King became an occasional church-goer, using his job as an excuse.

But God didn’t let go. Things kept happening that forced King to confront the call.

First, an accident at work caused him to almost lose his big toe. He prayed; the toe was saved. Following that crisis, another accident at work resulted in partial loss of a finger on his right hand. Reattachment failed, gangrene set in, and King spent a month in the hospital.

“Again, I did a lot of praying,” he said. “I said: ‘I’ll do anything you want me to.’ I was really selling it to the Lord, but I still wasn’t back in church.”

He was hospitalized again, this time with an intestinal problem.

“I knew in my heart that if I didn’t surrender, I was going to die,” King said. “I surrendered to the ministry in December 1966,”

King had fought God’s call for five years.

When he came to Conway in 1967 to attend Central Baptist College, he and his wife had been married five years.
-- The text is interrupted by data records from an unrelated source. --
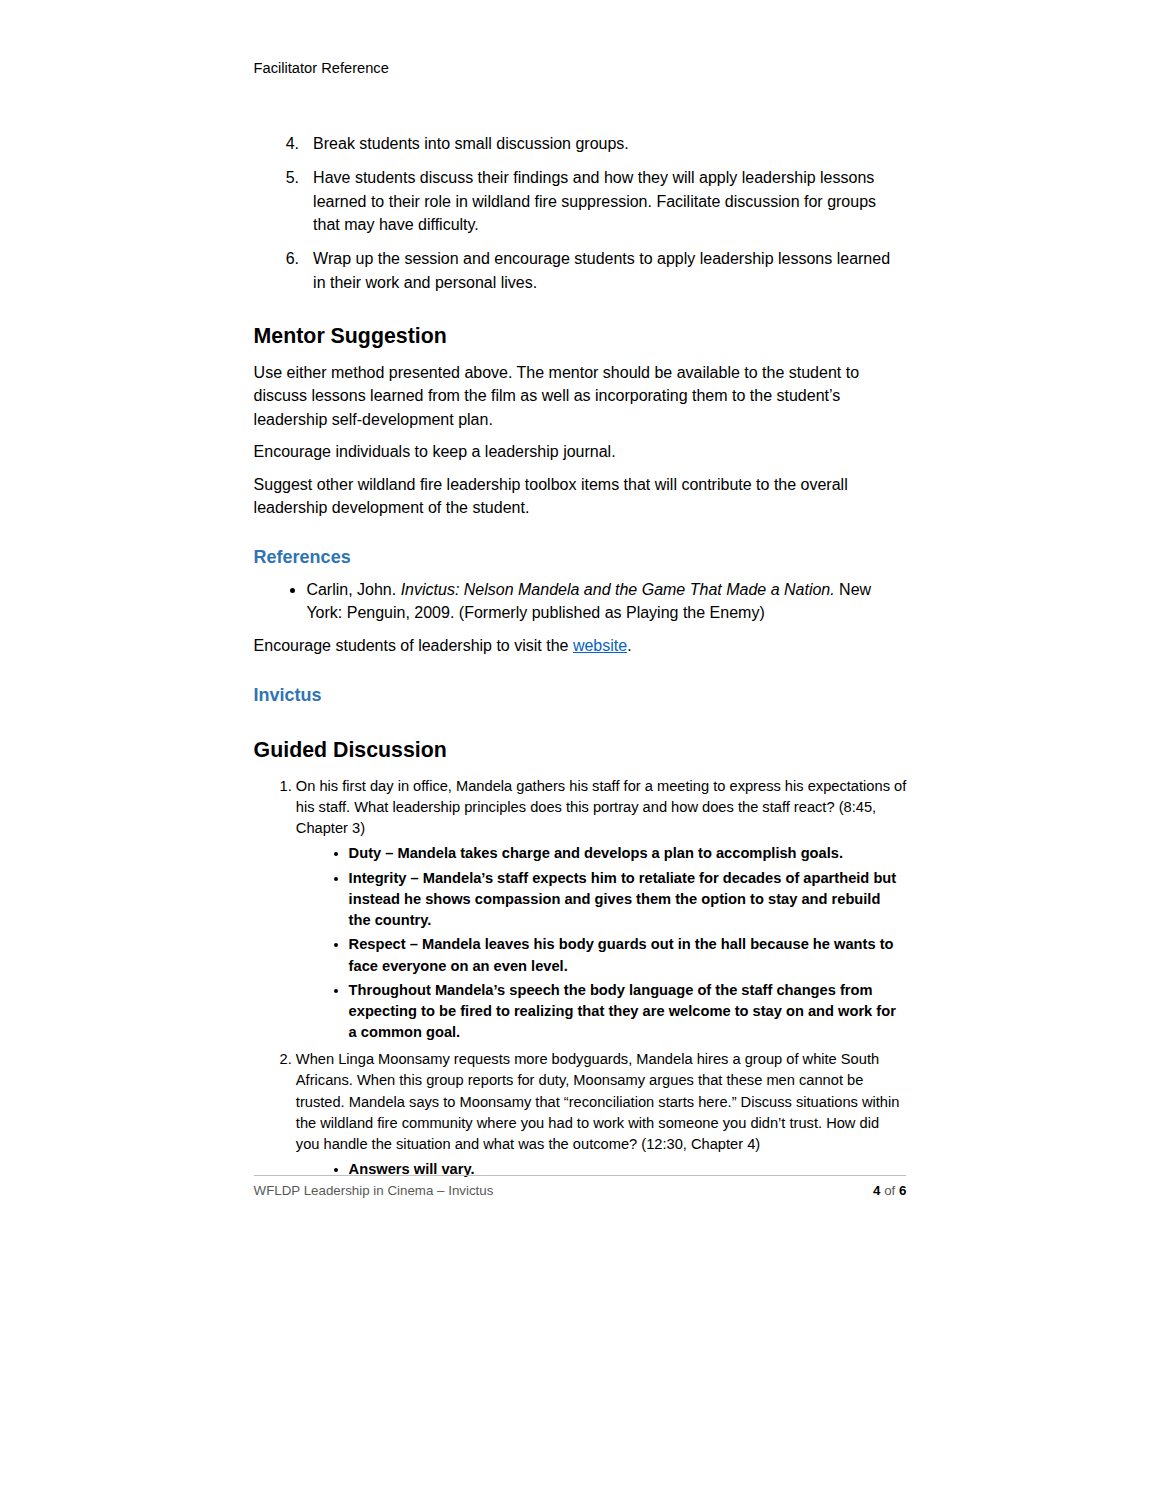Facilitator Reference
Break students into small discussion groups.
Have students discuss their findings and how they will apply leadership lessons learned to their role in wildland fire suppression. Facilitate discussion for groups that may have difficulty.
Wrap up the session and encourage students to apply leadership lessons learned in their work and personal lives.
Mentor Suggestion
Use either method presented above. The mentor should be available to the student to discuss lessons learned from the film as well as incorporating them to the student’s leadership self-development plan.
Encourage individuals to keep a leadership journal.
Suggest other wildland fire leadership toolbox items that will contribute to the overall leadership development of the student.
References
Carlin, John. Invictus: Nelson Mandela and the Game That Made a Nation. New York: Penguin, 2009. (Formerly published as Playing the Enemy)
Encourage students of leadership to visit the website.
Invictus
Guided Discussion
On his first day in office, Mandela gathers his staff for a meeting to express his expectations of his staff. What leadership principles does this portray and how does the staff react? (8:45, Chapter 3)
Duty – Mandela takes charge and develops a plan to accomplish goals.
Integrity – Mandela’s staff expects him to retaliate for decades of apartheid but instead he shows compassion and gives them the option to stay and rebuild the country.
Respect – Mandela leaves his body guards out in the hall because he wants to face everyone on an even level.
Throughout Mandela’s speech the body language of the staff changes from expecting to be fired to realizing that they are welcome to stay on and work for a common goal.
When Linga Moonsamy requests more bodyguards, Mandela hires a group of white South Africans. When this group reports for duty, Moonsamy argues that these men cannot be trusted. Mandela says to Moonsamy that “reconciliation starts here.” Discuss situations within the wildland fire community where you had to work with someone you didn’t trust. How did you handle the situation and what was the outcome? (12:30, Chapter 4)
Answers will vary.
WFLDP Leadership in Cinema – Invictus 4 of 6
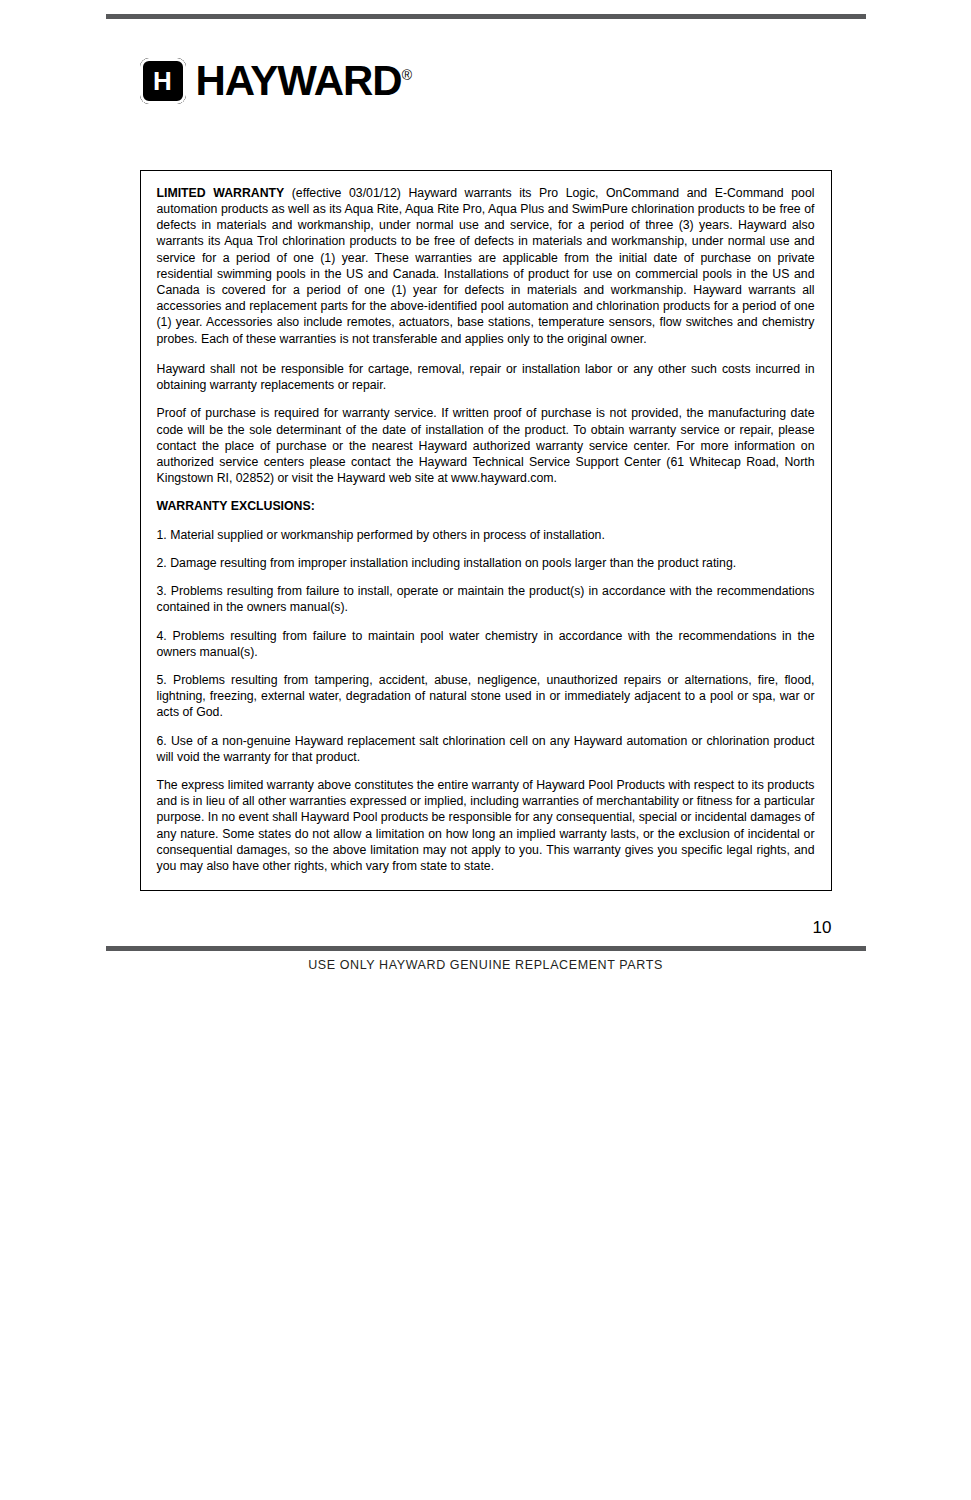H HAYWARD®
LIMITED WARRANTY (effective 03/01/12) Hayward warrants its Pro Logic, OnCommand and E-Command pool automation products as well as its Aqua Rite, Aqua Rite Pro, Aqua Plus and SwimPure chlorination products to be free of defects in materials and workmanship, under normal use and service, for a period of three (3) years. Hayward also warrants its Aqua Trol chlorination products to be free of defects in materials and workmanship, under normal use and service for a period of one (1) year. These warranties are applicable from the initial date of purchase on private residential swimming pools in the US and Canada. Installations of product for use on commercial pools in the US and Canada is covered for a period of one (1) year for defects in materials and workmanship. Hayward warrants all accessories and replacement parts for the above-identified pool automation and chlorination products for a period of one (1) year. Accessories also include remotes, actuators, base stations, temperature sensors, flow switches and chemistry probes. Each of these warranties is not transferable and applies only to the original owner.
Hayward shall not be responsible for cartage, removal, repair or installation labor or any other such costs incurred in obtaining warranty replacements or repair.
Proof of purchase is required for warranty service. If written proof of purchase is not provided, the manufacturing date code will be the sole determinant of the date of installation of the product. To obtain warranty service or repair, please contact the place of purchase or the nearest Hayward authorized warranty service center. For more information on authorized service centers please contact the Hayward Technical Service Support Center (61 Whitecap Road, North Kingstown RI, 02852) or visit the Hayward web site at www.hayward.com.
WARRANTY EXCLUSIONS:
1. Material supplied or workmanship performed by others in process of installation.
2. Damage resulting from improper installation including installation on pools larger than the product rating.
3. Problems resulting from failure to install, operate or maintain the product(s) in accordance with the recommendations contained in the owners manual(s).
4. Problems resulting from failure to maintain pool water chemistry in accordance with the recommendations in the owners manual(s).
5. Problems resulting from tampering, accident, abuse, negligence, unauthorized repairs or alternations, fire, flood, lightning, freezing, external water, degradation of natural stone used in or immediately adjacent to a pool or spa, war or acts of God.
6. Use of a non-genuine Hayward replacement salt chlorination cell on any Hayward automation or chlorination product will void the warranty for that product.
The express limited warranty above constitutes the entire warranty of Hayward Pool Products with respect to its products and is in lieu of all other warranties expressed or implied, including warranties of merchantability or fitness for a particular purpose. In no event shall Hayward Pool products be responsible for any consequential, special or incidental damages of any nature. Some states do not allow a limitation on how long an implied warranty lasts, or the exclusion of incidental or consequential damages, so the above limitation may not apply to you. This warranty gives you specific legal rights, and you may also have other rights, which vary from state to state.
10
USE ONLY HAYWARD GENUINE REPLACEMENT PARTS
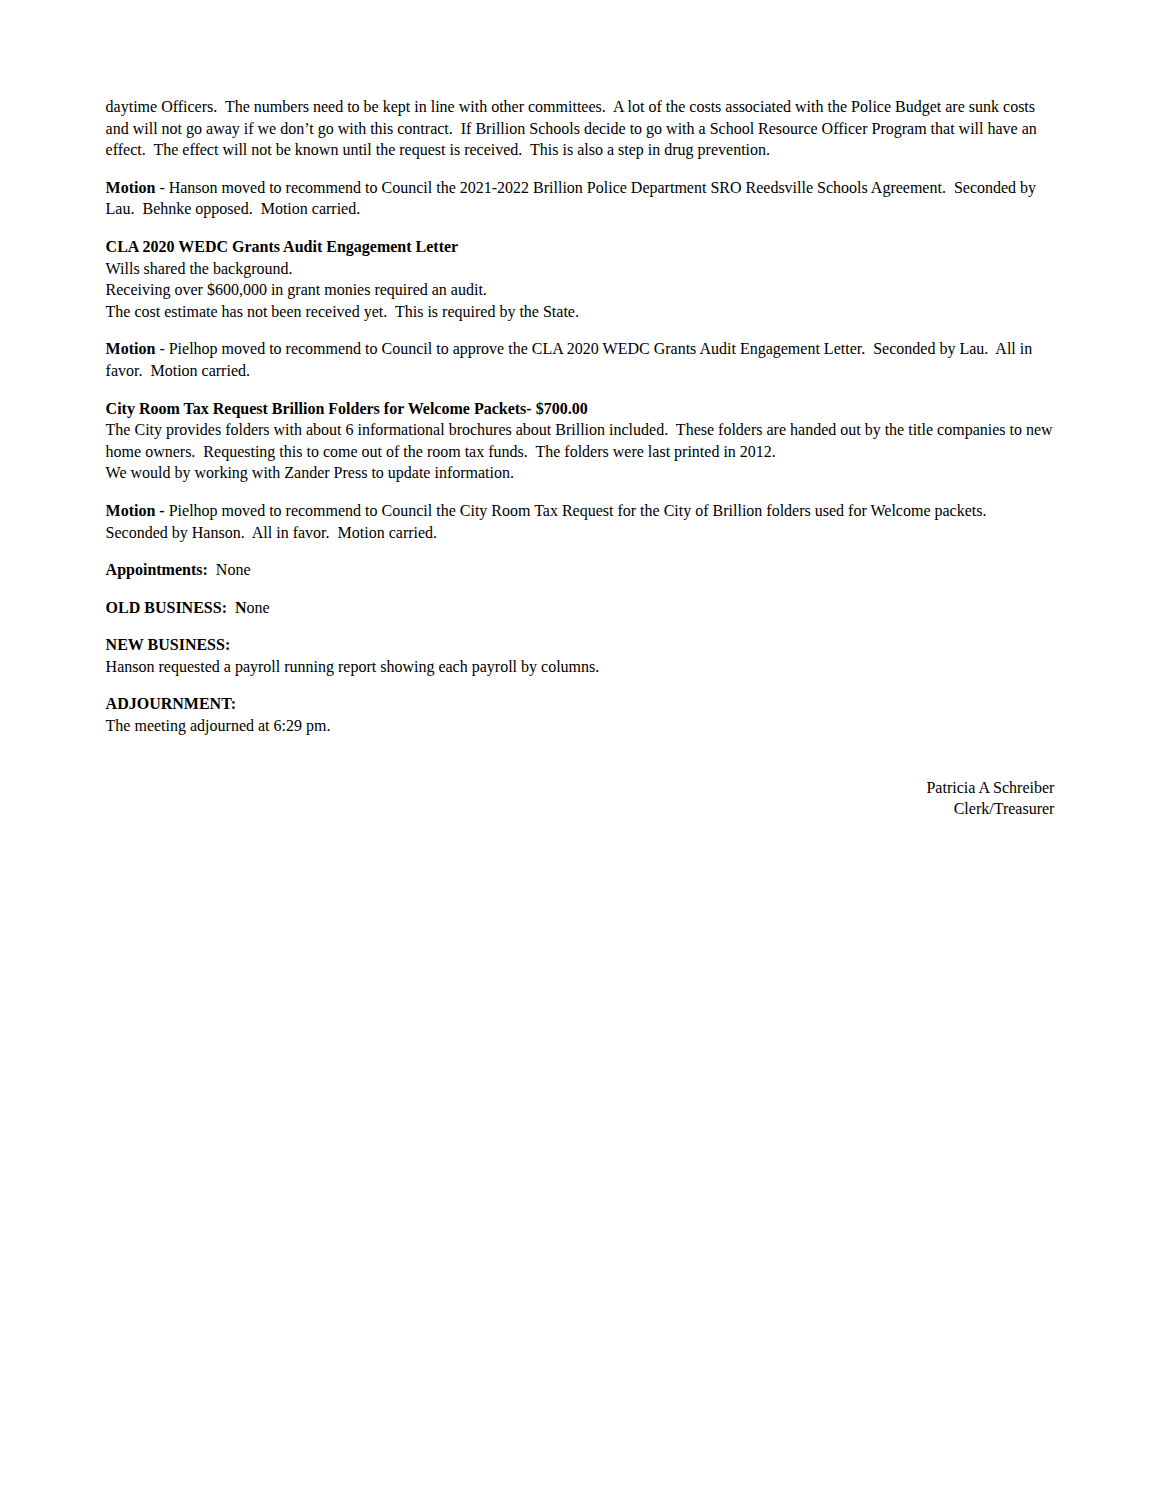daytime Officers. The numbers need to be kept in line with other committees. A lot of the costs associated with the Police Budget are sunk costs and will not go away if we don’t go with this contract. If Brillion Schools decide to go with a School Resource Officer Program that will have an effect. The effect will not be known until the request is received. This is also a step in drug prevention.
Motion - Hanson moved to recommend to Council the 2021-2022 Brillion Police Department SRO Reedsville Schools Agreement. Seconded by Lau. Behnke opposed. Motion carried.
CLA 2020 WEDC Grants Audit Engagement Letter
Wills shared the background.
Receiving over $600,000 in grant monies required an audit.
The cost estimate has not been received yet. This is required by the State.
Motion - Pielhop moved to recommend to Council to approve the CLA 2020 WEDC Grants Audit Engagement Letter. Seconded by Lau. All in favor. Motion carried.
City Room Tax Request Brillion Folders for Welcome Packets- $700.00
The City provides folders with about 6 informational brochures about Brillion included. These folders are handed out by the title companies to new home owners. Requesting this to come out of the room tax funds. The folders were last printed in 2012.
We would by working with Zander Press to update information.
Motion - Pielhop moved to recommend to Council the City Room Tax Request for the City of Brillion folders used for Welcome packets. Seconded by Hanson. All in favor. Motion carried.
Appointments: None
OLD BUSINESS: None
NEW BUSINESS:
Hanson requested a payroll running report showing each payroll by columns.
ADJOURNMENT:
The meeting adjourned at 6:29 pm.
Patricia A Schreiber
Clerk/Treasurer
He asked Peggy what she thought about being a preacher’s wife.

“Whatever you do, I’m right there with you,” she said. And she has been. Immanuel secretary Lisa Rust joked that the congregation “put up with” King because of Peggy.

After graduation, King served churches in Farmerville, La., Memphis and Lansing, Mich., and worked for the Arkansas Missionary Baptist Association for a time.

At each pastorate, the Kings made friends, many of whom they’re still close to. He says these relationships are one blessing of his ministry.

“There for a while, I was doing 3-3½-year rotations,” King said. “I felt like the Lord was leading me somewhere else, and I didn’t know where.”

King had his eye on east Texas and the BMA seminary at Jacksonville, but that wasn’t God’s plan. Instead, through an old mentor who was teaching at CBC and attending Immanuel, King was asked to consider a call to Immanuel. Because he was familiar with the area, King agreed.

“When I walked into the pulpit that Sunday, I knew that was where the Lord wanted me to be,” King said.

The highlight of his Immanuel years is “being able to pastor generations of families and seeing them grow,” he said. “That is one of the most important things to me.”

“A tremendous blessing to me is that we’re family,” he added.

When families grow, they need more space. An educational wing was added to original building on Highways 25-65, but parking space was limited. King watched people drive in, drive around and drive out again because there was no parking.

“That broke my heart,” he said. “I started praying.” Ten years after those first prayers, the congregation bought the property on Green Valley Road. They moved into the new building in 2009.  

King has also prayed about retirement. He plans to expand time spent as Greenbrier Police chaplain, to work part-time at Bishop Griffin Funeral Home, where he has been helping conduct funerals for a while, to help Peggy more at home and to spend more time on yard work.

And in his “spare” time, he plans to play more golf.

“I’m hoping for a game a week when the weather is nice,” he said.